The weekly magazine Magyar Forum and the official weekly publication of the Jobbik party, Barikad, continued to publish anti-Semitic articles, as did numerous far-right websites. NGOs reported that the government monitored the content of these sites to enforce the prohibition against public display of the swastika, the hammer and sickle, the five-pointed red star, and the arrow cross.
On May 29, on the initiative of Imre Kerenyi, the prime minister’s commissioner for preserving Hungarian cultural values, the Budapest City Council named a public place after the early 20th century author Cecile Tormay, known for anti-Semitic writings. In response to harsh criticisms from MAZSIHISZ and other organizations, Budapest Mayor Istvan Tarlos commenced a review of the street naming decision and requested the opinion of the Hungarian Academy of Sciences (MTA). On July 18, the MTA advised the Budapest City Council not to name the street after Tormay, and, ultimately, the council refrained from naming the street after Tormay.

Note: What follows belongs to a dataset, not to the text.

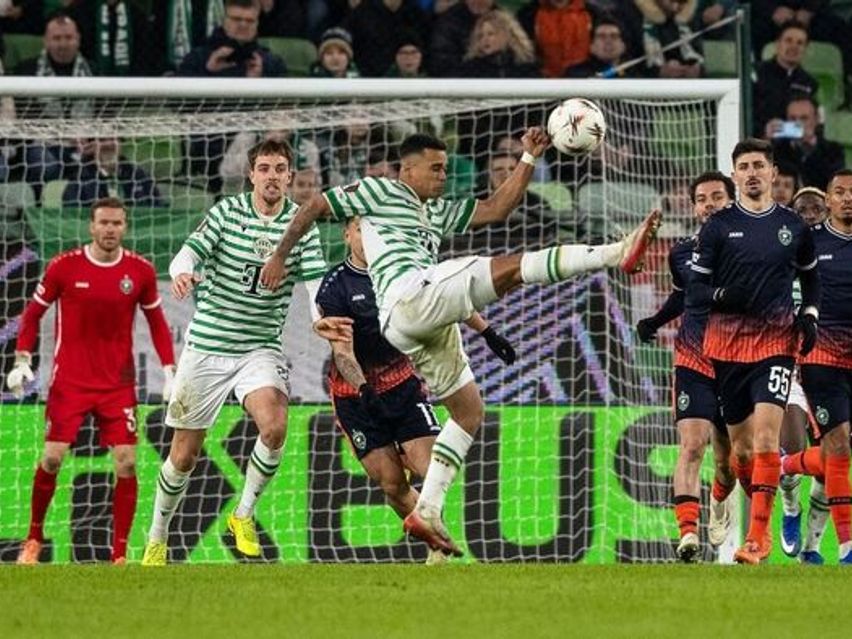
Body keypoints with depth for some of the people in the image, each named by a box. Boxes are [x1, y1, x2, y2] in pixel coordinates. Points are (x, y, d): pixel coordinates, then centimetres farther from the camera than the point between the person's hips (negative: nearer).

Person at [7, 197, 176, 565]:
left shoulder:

On June 26, the Curia ruled against Zsolt Bayer in a suit he brought against Gyorgy Bolgar, presenter at Klubradio, and Peter Feldmajer, then head of MAZSIHISZ, over their accusation that a comment he made in a column in Magyar Hirlap in 2011 was anti-Semitic. Alluding to the murders of suspected communists, including many Jews, following the collapse of the Hungarian Soviet Republic in 1919, Bayer wrote that “unfortunately not all of them were buried up to their neck in the woods of Orgovany.”
During the year leaders of the extreme ethnic nationalist party Jobbik and other extremist groups continued to make anti-Semitic statements often packaged as anti-Zionism. The speaker of parliament exercised a newly introduced power to fine MPs who violate the dignity of the House, a person, or a group of persons (particularly a national, ethnic, racial, or religious community). In the first nine months of the year, the speaker imposed fines three times on Elod Novak, member of the Jobbik party, for using the word “Zionist” in a pejorative context during his speeches (see section 3, Elections and Political Participation).
Some local government officials continued try to rehabilitate the reputations of several World War II era figures associated with anti-Semitism, including former regent Miklos Horthy, leader of the country between 1920 and 1944, who presided over an alliance with Nazi Germany and the deportation of hundreds of thousands of Jewish citizens to concentration camps. On September 1, Sandor Lezsak, deputy faction leader of Fidesz and deputy speaker of parliament, gave remarks at the event marking the 20th anniversary of the reburial of Miklos Horthy in his birthplace of Kenderes. On November 2, Jobbik unveiled a bust of Horthy in the entrance hall of a church in Budapest whose pastor is Lorant Hegedus, who has a history of anti-Semitic statements. Jobbik MP Marton Gyongyosi, who in 2012 questioned the loyalty of Jewish government officials and called for a list of them to be drawn up, addressed the gathering.
Throughout the year the president, the prime minister, cabinet members, and opposition politicians routinely criticized extremist movements, condemned anti-Semitic incidents, and attended events commemorating the Holocaust.